### [WRITTEN TASK]
Begin with the line below holding "Présentations en ligne, dirigés" and go on through the line holding "Michael Nathan, Directeur", duplicating each line exactly and leaving out pictures.

⁂

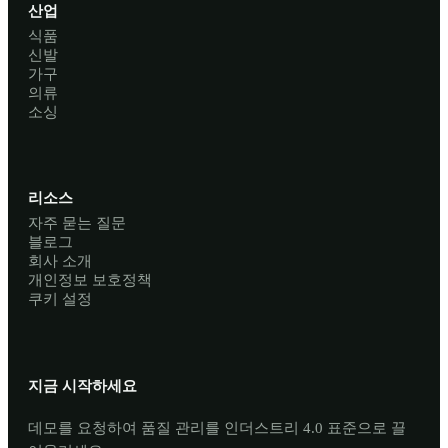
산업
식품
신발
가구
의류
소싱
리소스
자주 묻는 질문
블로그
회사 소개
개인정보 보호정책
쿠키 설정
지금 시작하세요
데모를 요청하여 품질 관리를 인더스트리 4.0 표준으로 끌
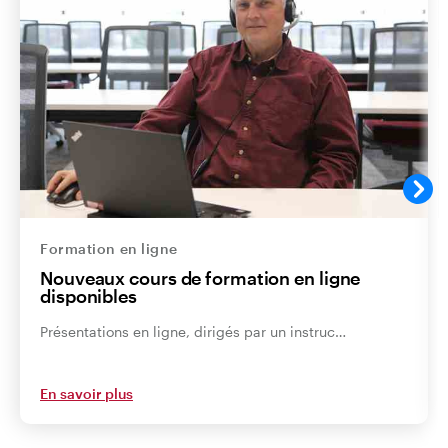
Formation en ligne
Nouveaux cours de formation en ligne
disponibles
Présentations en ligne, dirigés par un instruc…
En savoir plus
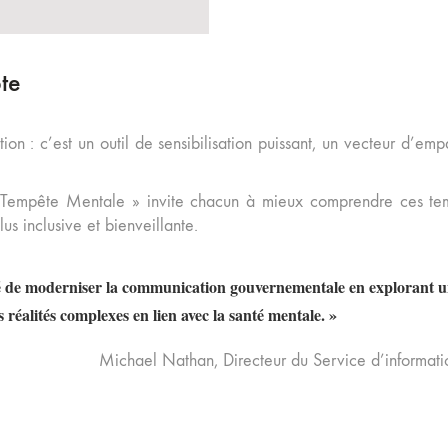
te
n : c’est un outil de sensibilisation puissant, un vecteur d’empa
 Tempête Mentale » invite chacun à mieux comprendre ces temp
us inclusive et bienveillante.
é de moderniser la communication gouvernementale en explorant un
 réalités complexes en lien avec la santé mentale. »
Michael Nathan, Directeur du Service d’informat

⁂

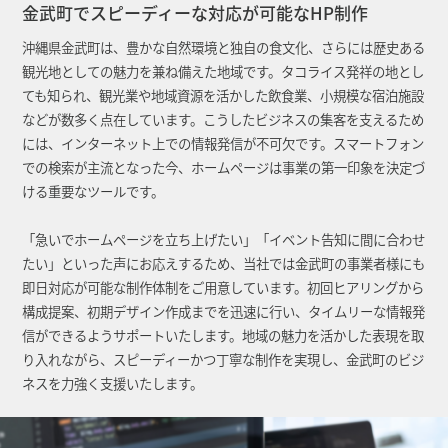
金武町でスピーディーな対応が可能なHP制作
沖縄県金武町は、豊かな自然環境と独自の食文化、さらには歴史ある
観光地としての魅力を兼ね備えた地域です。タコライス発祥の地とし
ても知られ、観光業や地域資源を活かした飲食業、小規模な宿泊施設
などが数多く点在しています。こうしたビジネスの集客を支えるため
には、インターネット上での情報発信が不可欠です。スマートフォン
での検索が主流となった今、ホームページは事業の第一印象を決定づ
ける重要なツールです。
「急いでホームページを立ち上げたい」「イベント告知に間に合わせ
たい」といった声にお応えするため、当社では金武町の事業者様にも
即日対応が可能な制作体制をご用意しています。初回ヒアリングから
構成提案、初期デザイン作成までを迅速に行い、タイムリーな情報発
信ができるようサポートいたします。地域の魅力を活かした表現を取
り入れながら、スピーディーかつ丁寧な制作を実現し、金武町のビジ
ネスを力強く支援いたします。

⁂

### [ANSWER TO THIS EXERCISE]
Présentations en ligne, dirigés par un instruc…
En savoir plus
te
n : c’est un outil de sensibilisation puissant, un vecteur d’empa
 Tempête Mentale » invite chacun à mieux comprendre ces temp
us inclusive et bienveillante.
é de moderniser la communication gouvernementale en explorant un
 réalités complexes en lien avec la santé mentale. »
Michael Nathan, Directeur du Service d’informat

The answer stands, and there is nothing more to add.